On Thursday, a former FAA safety inspector admitted taking bribes in the form of shirts, dinners, money, prostitutes, and an airplane from key executives of Guam-based Hansen Helicopters.
During Day 19 of the trial of USA v. John D. Walker (owner and CEO) and Hansen Helicopters, witness Timothy Cislo, formerly a $102,000-a-year FAA Honolulu FSDO Aviation Safety Inspector, said he took these bribes in exchange for falsifying multiple airworthiness certificates for Hansen’s fleet of more than 50 Hughes 369 turbine single-engine helicopters. The company leased them out for $40,000-a-month each through a collection of Hansen-controlled, third-country offshore entities for use as tuna boat-based spotting aircraft in the vast Northern Western Pacific. Cislo also said he handled paperwork to help Walker, a licensed FAA A&P mechanic, to qualify for renewal of his FAA aircraft inspector authorization.

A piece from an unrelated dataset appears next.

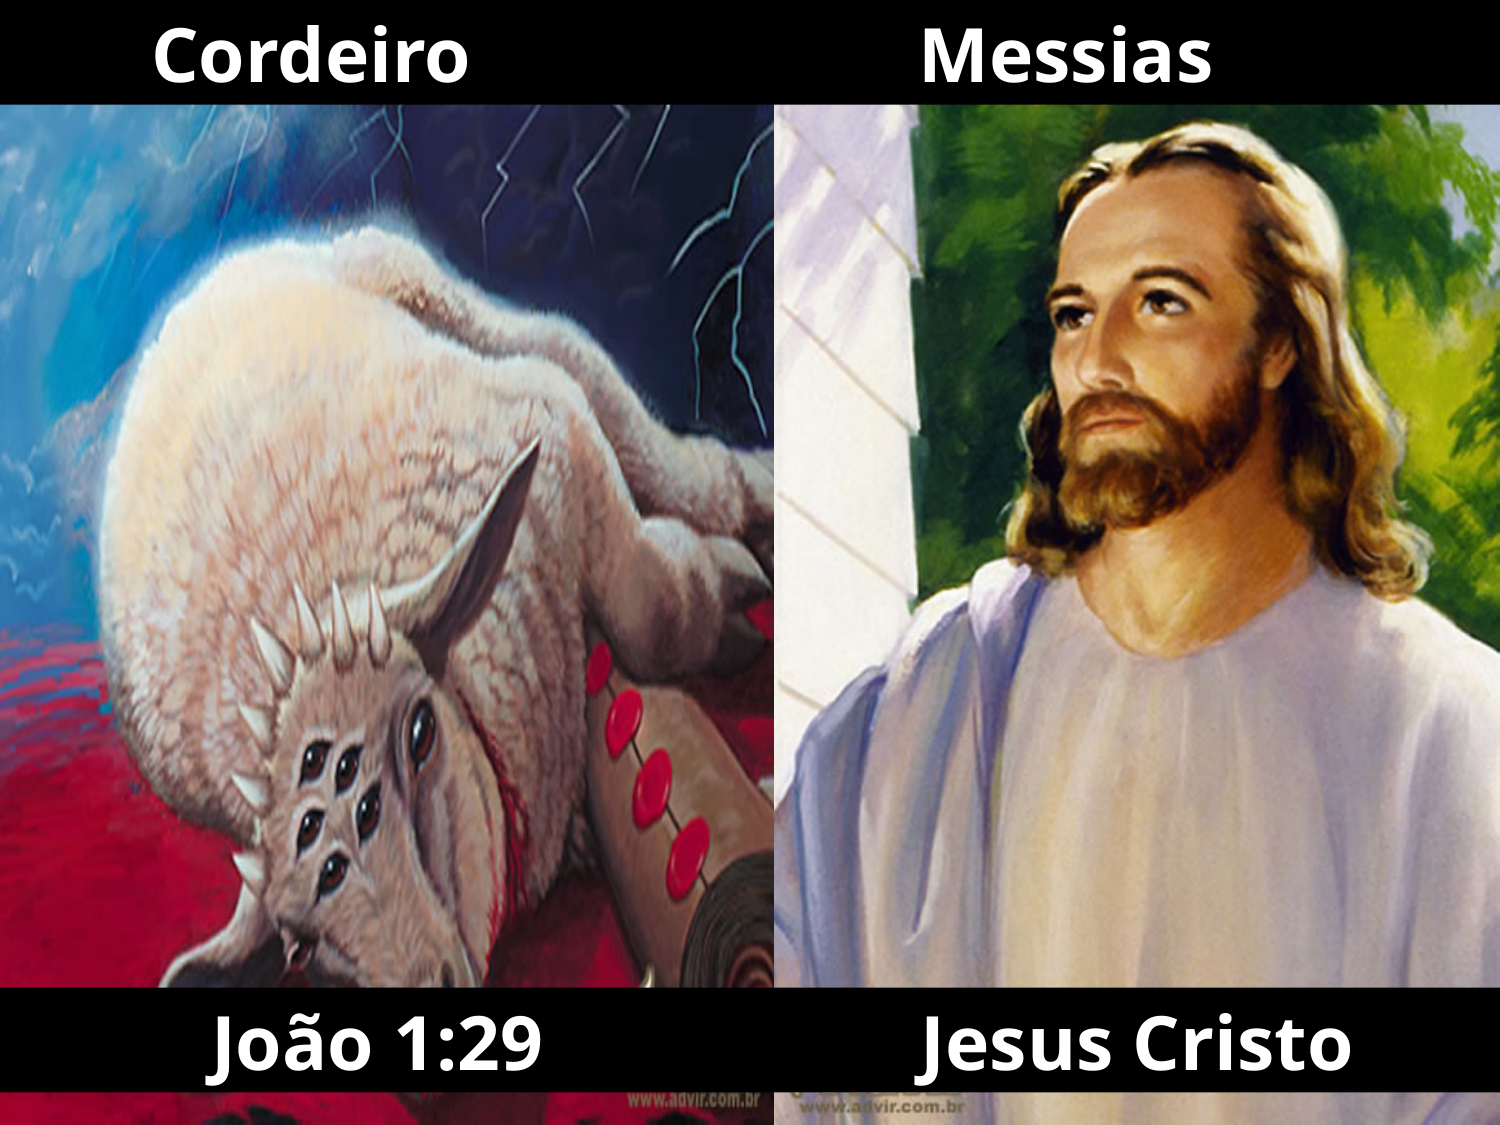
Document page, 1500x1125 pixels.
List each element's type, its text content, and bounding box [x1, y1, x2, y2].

picture [0, 0, 1500, 1125]
text_box Cordeiro Messias [775, 0, 1500, 101]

Federal prosecutors have alleged that Hansen operated a fleet of “Frankenstein helicopters,” assembled for as little as $82,000 each, and replete with unapproved parts, falsified logbooks, and mismatched data plates belonging to scrapped aircraft retrieved from salvage yards. The U.S. government suggested that these practices were at least in part responsible for 30 accidents that killed nine over two decades. Walker has pleaded not guilty.
Earlier in the trial, Marvin Reed, formerly Hansen’s executive v-p and a defendant in separate, related proceedings, acknowledged that the company had been using unapproved parts for years. “Yes, that’s correct,” he told Marie Miller, the special assistant U.S. attorney leading the prosecution.
Reed, along with Hansen’s operations director Kenneth “Rufus” Crowe and maintenance director Phillip “Turner” Kapp had their cases severed in March and are expected to plead guilty to reduced charges during proceedings now scheduled for mid-June. Charges against another co-defendant, Frank F. Litkei Sr., owner of Spares Inc. in Florence, Oregon, were dropped after he died before the trial.
Under questioning from Miller on Thursday, Cislo admitted taking “money and hookers” from Hansen between 2009 and 2017. Hansen also shipped Cislo, who lives in Hawaii, a vintage Taylorcraft single-engine airplane, which he assembled and flew. Miller produced a collection of emails, primarily between Cislo and Hansen’s Crowe, which the prosecution said showed a clear and ongoing criminal conspiracy and a mutually beneficial, informal, and personal relationship. Cislo typically used his personal email address for these communications and admitted to visiting Walker at his home hangar in Missouri.
In connection with the case, in 2018 Cislo pleaded guilty to three felony counts of honest services wire fraud. He has yet to be sentenced but could face penalties of up to 20 years imprisonment and $250,000 in fines on each count. He no longer works at the FAA. During his testimony, Cislo characterized his relationship with Hansen as “completely unprofessional and unacceptable. Any regard for safety was thrown out the window, in the garbage can. I allowed them [Hansen] to operate. I looked the other way.”